Your objective: Every line in the data below that includes "with" belongs in the answer, copied as it stands.

Records for the exercise:
□ □ □ □ □ □ □
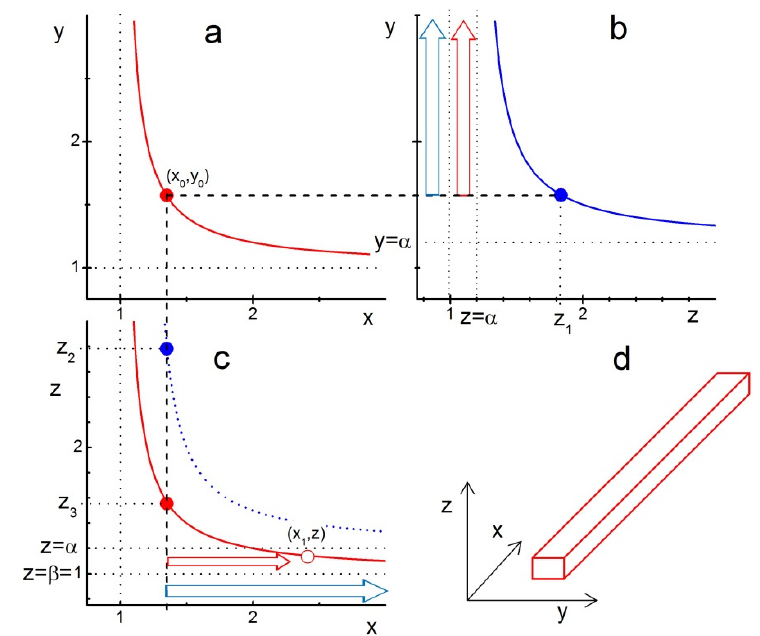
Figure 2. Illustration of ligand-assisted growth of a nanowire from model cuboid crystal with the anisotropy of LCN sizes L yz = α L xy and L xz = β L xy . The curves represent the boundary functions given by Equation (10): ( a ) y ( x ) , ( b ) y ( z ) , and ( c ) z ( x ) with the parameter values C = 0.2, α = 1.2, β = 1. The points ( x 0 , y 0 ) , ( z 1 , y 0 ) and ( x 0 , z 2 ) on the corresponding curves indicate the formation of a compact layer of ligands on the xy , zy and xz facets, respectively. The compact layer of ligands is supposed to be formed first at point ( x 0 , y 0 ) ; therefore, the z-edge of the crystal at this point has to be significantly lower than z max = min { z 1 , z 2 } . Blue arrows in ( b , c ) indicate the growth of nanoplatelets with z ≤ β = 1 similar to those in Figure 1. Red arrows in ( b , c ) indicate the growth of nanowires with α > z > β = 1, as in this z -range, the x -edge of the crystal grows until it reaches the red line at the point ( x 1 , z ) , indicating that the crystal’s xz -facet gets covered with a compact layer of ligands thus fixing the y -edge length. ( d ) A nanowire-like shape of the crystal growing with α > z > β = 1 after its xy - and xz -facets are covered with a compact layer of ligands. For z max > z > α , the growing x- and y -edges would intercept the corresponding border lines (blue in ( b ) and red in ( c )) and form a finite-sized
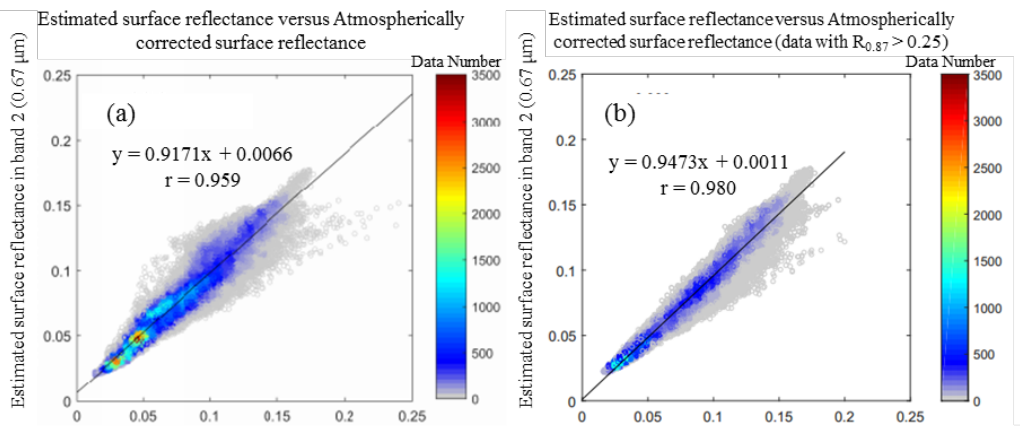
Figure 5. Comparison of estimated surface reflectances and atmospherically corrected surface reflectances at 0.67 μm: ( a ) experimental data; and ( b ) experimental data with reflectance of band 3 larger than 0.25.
□ □ □ □ □ □ □
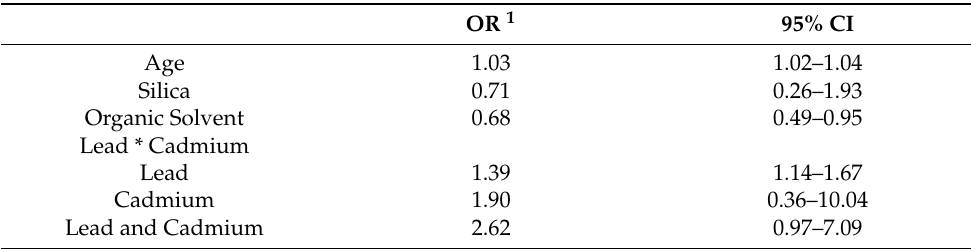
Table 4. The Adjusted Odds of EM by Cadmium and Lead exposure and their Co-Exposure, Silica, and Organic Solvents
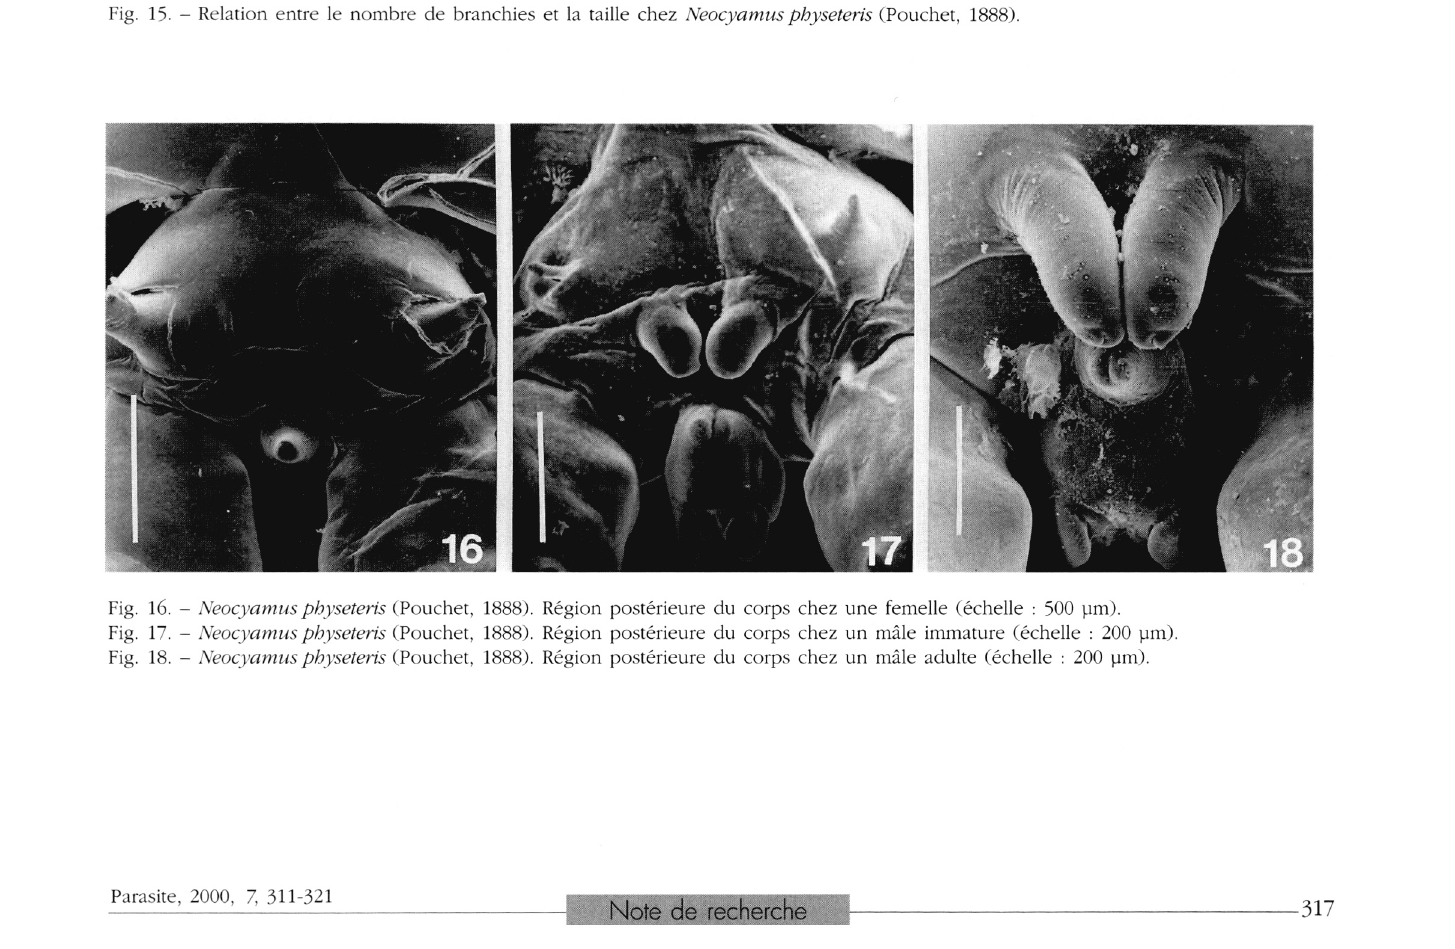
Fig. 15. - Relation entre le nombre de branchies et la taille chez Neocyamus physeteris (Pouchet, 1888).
□ □ □ □ □ □ □
Result of this exercise:
Figure 2. Illustration of ligand-assisted growth of a nanowire from model cuboid crystal with the anisotropy of LCN sizes L yz = α L xy and L xz = β L xy . The curves represent the boundary functions given by Equation (10): ( a ) y ( x ) , ( b ) y ( z ) , and ( c ) z ( x ) with the parameter values C = 0.2, α = 1.2, β = 1. The points ( x 0 , y 0 ) , ( z 1 , y 0 ) and ( x 0 , z 2 ) on the corresponding curves indicate the formation of a compact layer of ligands on the xy , zy and xz facets, respectively. The compact layer of ligands is supposed to be formed first at point ( x 0 , y 0 ) ; therefore, the z-edge of the crystal at this point has to be significantly lower than z max = min { z 1 , z 2 } . Blue arrows in ( b , c ) indicate the growth of nanoplatelets with z ≤ β = 1 similar to those in Figure 1. Red arrows in ( b , c ) indicate the growth of nanowires with α > z > β = 1, as in this z -range, the x -edge of the crystal grows until it reaches the red line at the point ( x 1 , z ) , indicating that the crystal’s xz -facet gets covered with a compact layer of ligands thus fixing the y -edge length. ( d ) A nanowire-like shape of the crystal growing with α > z > β = 1 after its xy - and xz -facets are covered with a compact layer of ligands. For z max > z > α , the growing x- and y -edges would intercept the corresponding border lines (blue in ( b ) and red in ( c )) and form a finite-sized
Figure 5. Comparison of estimated surface reflectances and atmospherically corrected surface reflectances at 0.67 μm: ( a ) experimental data; and ( b ) experimental data with reflectance of band 3 larger than 0.25.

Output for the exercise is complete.